**CONSIGNE A:**
Répondez à ces questions sur le texte sur la peinture et le filmage :
(i) Quelle date porte l'ajout ?
(ii) Dans quel numéro et quelle année de la revue CRITIQUE l'article de Jean-Claude Lebenszteijn a-t-il paru ?
(iii) À quoi la caméra est-elle comparée ?
**CONSIGNE B:**
Recopiez un passage du texte sur la peinture et le filmage, en commençant par « Ajout du ve.18 » et en allant jusqu'à « étant mon pinceau. ».
**CONSIGNE C:**
Poursuivez le texte sur la peinture et le filmage à partir de l'endroit où il s'arrête.

**TEXTE FOURNI:**
= = = =

JE PENSE TOUJOURS À LA PEINTURE QUAND JE FILME

Ajout du ve.18 janvier 2008






À la lecture de l’article de Jean-Claude Lebenszteijn « FLORILÈGE DE LA NONCHALANCE » in le n° 473 (année 1986) de la revue CRITIQUE (pp. 1025- 1052) je reprends les citations qu’il fait, à propos de la SPREZZATURA, celles-ci me faisant penser à mon attitude de filmeuse pour EXSPECTATIO. Voici :



« Si tu les examines bien, tu trouveras là-dedans des inventions très-merveilleuses… compositions de batailles d’hommes et d’animaux, ou diverses compositions de paysages et de choses monstrueuses, diables et choses du même genre.» [Léonard de Vinci, « Traité de la peinture », éd ; McMahon, t. II, f. 35v.] Là, je pense à la flaque d’eau noire, les reflets du ciel dedans et à la manière du passage de mon regard au travers de la caméra sur ce micro-paysage — le FILMAGE est cette « manière du passage de mon regard au travers de la caméra », celle-ci étant mon pinceau.

= = = =

**DONNÉES AFFICHÉES:**
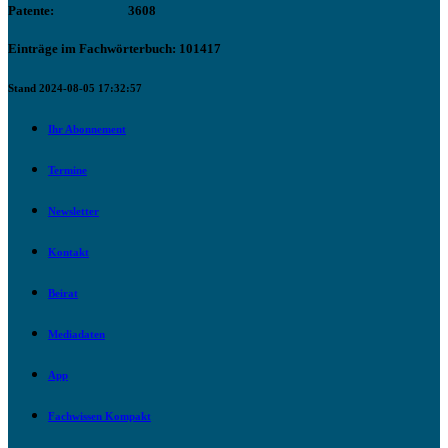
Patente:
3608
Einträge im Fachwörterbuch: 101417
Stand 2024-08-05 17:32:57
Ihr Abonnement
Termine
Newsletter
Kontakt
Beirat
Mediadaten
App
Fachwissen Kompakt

= = = =

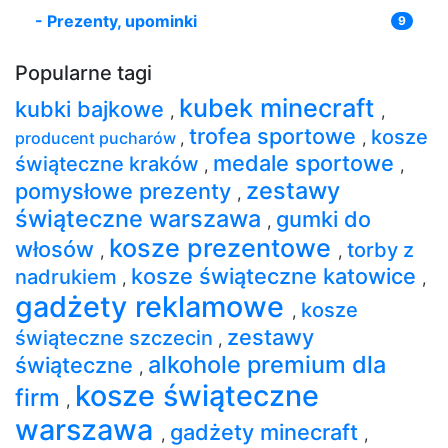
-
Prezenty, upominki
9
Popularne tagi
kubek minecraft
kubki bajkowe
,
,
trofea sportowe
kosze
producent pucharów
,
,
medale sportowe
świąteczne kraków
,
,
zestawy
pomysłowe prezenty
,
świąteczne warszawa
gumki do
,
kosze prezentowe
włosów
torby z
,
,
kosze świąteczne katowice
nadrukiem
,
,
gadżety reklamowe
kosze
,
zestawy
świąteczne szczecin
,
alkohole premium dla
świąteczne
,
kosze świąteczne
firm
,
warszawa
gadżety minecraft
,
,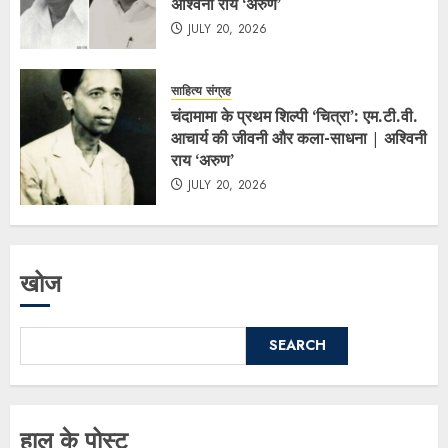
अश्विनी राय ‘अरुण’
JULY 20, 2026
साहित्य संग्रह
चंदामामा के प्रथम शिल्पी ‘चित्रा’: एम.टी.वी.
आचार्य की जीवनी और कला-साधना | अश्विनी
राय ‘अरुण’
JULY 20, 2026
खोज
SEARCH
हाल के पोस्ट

= = = =

**RÉPONSE RÉDIGÉE A:**
(i) Le vendredi 18 janvier 2008.
(ii) Dans le n° 473, année 1986.
(iii) À un pinceau.

**RÉPONSE RÉDIGÉE B:**
Ajout du ve.18 janvier 2008






À la lecture de l’article de Jean-Claude Lebenszteijn « FLORILÈGE DE LA NONCHALANCE » in le n° 473 (année 1986) de la revue CRITIQUE (pp. 1025- 1052) je reprends les citations qu’il fait, à propos de la SPREZZATURA, celles-ci me faisant penser à mon attitude de filmeuse pour EXSPECTATIO. Voici :



« Si tu les examines bien, tu trouveras là-dedans des inventions très-merveilleuses… compositions de batailles d’hommes et d’animaux, ou diverses compositions de paysages et de choses monstrueuses, diables et choses du même genre.» [Léonard de Vinci, « Traité de la peinture », éd ; McMahon, t. II, f. 35v.] Là, je pense à la flaque d’eau noire, les reflets du ciel dedans et à la manière du passage de mon regard au travers de la caméra sur ce micro-paysage — le FILMAGE est cette « manière du passage de mon regard au travers de la caméra », celle-ci étant mon pinceau.

**RÉPONSE RÉDIGÉE C:**
J. Cl. Lebenszteijn, dans le paragraphe ÉBAUCHES énonce ceci (p. 1033) : « Spirituel dans le texte de Roger de Piles, veut dire vif, animé. (…) L’esprit de la touche, c’est son feu, comme on disait aussi, un certain frétillement, par exemple, qui chez de Piles agite les feuilles des arbres : « Il faut que les arbres en soient differens de forme, de couleur, & de touche, autant que la prudence & la variété de la Nature le requièrent, & que cette touche soit toujours légère & fretillante, pour parler ainsi : » [Roger de piles, « L’Idée du peintre parfait », « Abrégé de la vie des Peintres » (1699), p. 5-6.] Là, je pense au frétillement de l’image vidéographiée que j’ai découvert pour la première fois avec « Sylvain des sources » (mars 2007), lors du long plan séquence de l’eau orangée de l’étang, le branchage, & le son des cloches de midi auxquels j'ai ajouté la voix énonçant la liste des titres de livres de Pascal Quignard.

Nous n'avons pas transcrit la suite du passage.